少年サンデーコミックスの漫画として、初登場したのが1988年の事でした。最終話が1997年です。これは全くもって、森田まさのり氏が週刊少年ジャンプで連載していた『ろくでなしBLUES』と同じ期間に描かれたものです。
2つのヤンキー漫画が話題になる中、『ろくでなしBLUES』は映画で、『今日から俺は!!』はOVAでアニメ化されました。
一匹狼が二人
舞台は千葉の私立軟葉高校(なんようこうこう)。主人公は高校デビューのヤンキー・三橋と伊藤の二人です。伝説のヤンキーになる為に、暴走族や半グレ集団とつるんだりするわけではなく、二人して一匹狼を通す様が当時の読者を(読者層を選ばず)しびれさせました。
宿敵今井との掛け合いなど楽しい要素が満載で飽きのこない作品です。残念ながらテレビアニメ化はされずOVAでのアニメーション化となりました。2019年にはテレビドラマ(実写化)で放送され話題に上りました。
普通にしていても人気者なのに‥
主人公の二人にはそれぞれ彼女的な存在がおり、合気道の赤坂道場の娘・赤坂理子は三橋に憧れて別の学校から編入してきました。
主人公は二人とも身長が180センチ以上あり、ルックスも悪くなく、身の丈に合う女子にも恵まれているのに、何故かやさぐれてしまうところが、この作品の美学なのかもしれません。
何故やさぐれるのか?
何故やさぐれる?突っ張ることが男のポリシーなのかもしれません。と、結局万人に納得のいく落とし所はないのですが兎に角、何に労力をかけていいのかわからなかったり、無駄にはっちゃけ過ぎたりする不安定でもステイタスを求める中高生の間では、当時この作品は話題を呼ぶいいネタでした。
多彩なキャラクター
主人公の三橋は多少ビビリな性格の持ち主ですが、結局は格上の相手でも決着をつけないと気が済まない性格で、歪んで入るけれど情に熱い性格の持ち主です。

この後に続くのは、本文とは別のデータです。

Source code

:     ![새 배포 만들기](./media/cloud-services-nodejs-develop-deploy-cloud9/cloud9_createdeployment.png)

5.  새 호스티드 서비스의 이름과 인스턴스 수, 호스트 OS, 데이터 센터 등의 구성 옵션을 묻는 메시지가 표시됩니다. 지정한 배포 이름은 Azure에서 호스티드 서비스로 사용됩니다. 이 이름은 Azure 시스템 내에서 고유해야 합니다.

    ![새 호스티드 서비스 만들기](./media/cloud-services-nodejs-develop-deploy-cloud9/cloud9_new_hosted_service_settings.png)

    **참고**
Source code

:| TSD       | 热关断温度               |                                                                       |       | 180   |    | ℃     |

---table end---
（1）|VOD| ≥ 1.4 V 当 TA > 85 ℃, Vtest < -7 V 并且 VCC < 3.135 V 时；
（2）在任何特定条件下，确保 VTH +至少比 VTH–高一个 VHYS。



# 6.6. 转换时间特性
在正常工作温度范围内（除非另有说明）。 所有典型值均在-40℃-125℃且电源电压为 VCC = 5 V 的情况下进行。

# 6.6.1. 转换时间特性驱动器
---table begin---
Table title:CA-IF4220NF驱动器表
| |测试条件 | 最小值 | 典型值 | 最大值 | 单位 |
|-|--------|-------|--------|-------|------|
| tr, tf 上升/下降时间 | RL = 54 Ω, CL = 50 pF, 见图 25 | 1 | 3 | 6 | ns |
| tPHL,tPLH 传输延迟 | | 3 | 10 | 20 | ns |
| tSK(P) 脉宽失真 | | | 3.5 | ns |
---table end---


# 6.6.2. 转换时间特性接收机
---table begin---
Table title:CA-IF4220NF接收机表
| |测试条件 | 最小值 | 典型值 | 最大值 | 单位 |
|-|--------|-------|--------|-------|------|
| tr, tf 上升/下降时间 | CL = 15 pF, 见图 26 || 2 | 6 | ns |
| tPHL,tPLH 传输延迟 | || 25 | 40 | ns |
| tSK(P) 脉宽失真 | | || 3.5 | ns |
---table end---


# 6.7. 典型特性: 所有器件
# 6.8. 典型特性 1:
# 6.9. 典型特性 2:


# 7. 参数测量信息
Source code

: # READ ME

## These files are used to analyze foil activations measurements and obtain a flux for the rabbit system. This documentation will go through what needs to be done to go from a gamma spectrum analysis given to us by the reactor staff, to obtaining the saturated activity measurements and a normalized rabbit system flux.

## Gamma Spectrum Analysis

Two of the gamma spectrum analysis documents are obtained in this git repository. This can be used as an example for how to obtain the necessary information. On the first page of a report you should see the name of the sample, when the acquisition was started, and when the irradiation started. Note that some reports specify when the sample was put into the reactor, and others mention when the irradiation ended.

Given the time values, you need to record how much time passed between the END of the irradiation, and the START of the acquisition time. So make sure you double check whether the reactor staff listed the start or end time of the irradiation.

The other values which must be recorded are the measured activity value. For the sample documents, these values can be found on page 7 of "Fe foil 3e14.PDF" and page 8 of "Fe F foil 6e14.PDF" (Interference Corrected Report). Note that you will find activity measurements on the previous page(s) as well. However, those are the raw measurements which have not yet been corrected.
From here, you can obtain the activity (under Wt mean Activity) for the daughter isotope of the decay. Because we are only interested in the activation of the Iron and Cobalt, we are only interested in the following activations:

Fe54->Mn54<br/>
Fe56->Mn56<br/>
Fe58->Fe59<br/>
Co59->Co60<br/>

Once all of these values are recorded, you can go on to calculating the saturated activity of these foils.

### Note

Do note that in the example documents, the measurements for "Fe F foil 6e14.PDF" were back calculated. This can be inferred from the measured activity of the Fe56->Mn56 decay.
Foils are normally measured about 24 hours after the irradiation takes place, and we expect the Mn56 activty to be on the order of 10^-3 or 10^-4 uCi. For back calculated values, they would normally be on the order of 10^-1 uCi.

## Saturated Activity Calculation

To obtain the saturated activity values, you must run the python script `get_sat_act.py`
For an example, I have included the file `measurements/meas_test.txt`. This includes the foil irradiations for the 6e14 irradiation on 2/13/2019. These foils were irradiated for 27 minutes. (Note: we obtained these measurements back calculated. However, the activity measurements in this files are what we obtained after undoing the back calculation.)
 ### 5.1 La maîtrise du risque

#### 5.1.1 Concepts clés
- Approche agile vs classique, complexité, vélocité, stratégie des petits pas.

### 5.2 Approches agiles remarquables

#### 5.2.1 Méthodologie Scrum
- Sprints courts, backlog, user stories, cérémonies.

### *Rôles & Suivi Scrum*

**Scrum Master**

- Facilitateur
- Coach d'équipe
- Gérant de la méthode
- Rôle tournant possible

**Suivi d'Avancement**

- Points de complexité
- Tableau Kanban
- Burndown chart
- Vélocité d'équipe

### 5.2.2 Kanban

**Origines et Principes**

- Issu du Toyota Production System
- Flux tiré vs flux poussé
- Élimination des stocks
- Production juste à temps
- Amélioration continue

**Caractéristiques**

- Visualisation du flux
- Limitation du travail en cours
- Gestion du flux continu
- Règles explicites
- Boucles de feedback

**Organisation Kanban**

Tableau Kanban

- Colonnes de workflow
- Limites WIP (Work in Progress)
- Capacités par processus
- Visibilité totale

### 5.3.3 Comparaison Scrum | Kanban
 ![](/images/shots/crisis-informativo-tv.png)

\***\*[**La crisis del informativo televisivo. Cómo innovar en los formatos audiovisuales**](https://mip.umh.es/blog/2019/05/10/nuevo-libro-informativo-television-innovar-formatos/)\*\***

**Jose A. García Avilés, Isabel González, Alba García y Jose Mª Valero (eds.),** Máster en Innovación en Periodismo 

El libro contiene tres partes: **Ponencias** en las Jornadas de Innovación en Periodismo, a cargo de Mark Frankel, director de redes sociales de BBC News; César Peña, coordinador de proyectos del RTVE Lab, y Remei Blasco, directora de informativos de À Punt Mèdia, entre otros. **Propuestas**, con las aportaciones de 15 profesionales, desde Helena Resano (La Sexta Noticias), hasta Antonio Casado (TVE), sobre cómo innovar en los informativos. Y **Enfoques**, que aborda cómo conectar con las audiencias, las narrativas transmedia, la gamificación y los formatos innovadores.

同じ日に転校し、同じ日にヤンキーになった伊藤との掛け合いは時にユーモアを、時に男としてのプライドを共有しているように映ります。三橋の勝利の定義は「相手に自分より不愉快な思いをさせること」単純に負けず嫌いなのでしょう。
この作品は非常に際どいスタンスをとっており、見る人を選ぶ作品だなという印象を持ちます。
感情論ではなく主観性で見るアニメ
感性の鋭い人ほど作品の脈略から悪い心を取り込んでしまうリスクがあるかも知れませんが、筆者のように「ボーと生きている」人間にとっては、いい目覚ましになるようです。
『ろくでなしBLUES』と比較しても主観性に長けた作品だという印象があります。三橋は基本的に、自分のエゴさえ通ればなんでもいいのです。相手の感情や仲間の思いなどとは無縁です。しかし、ちょっとしたプライドから結果的に熱い感情をむき出しにすることもあります。それは、三橋自身にとっても予想外のことであり、副産物のようなものだと捉えるべきなのでしょう。
暴力じゃない!!青春なんだ!
三橋も伊藤も根は純朴なのです。暴力や独特な価値観の中に素直さが混じり、春の風が吹き荒れるような良作なのです。
90年代の感覚を知る上で為になる物語だといえるでしょう。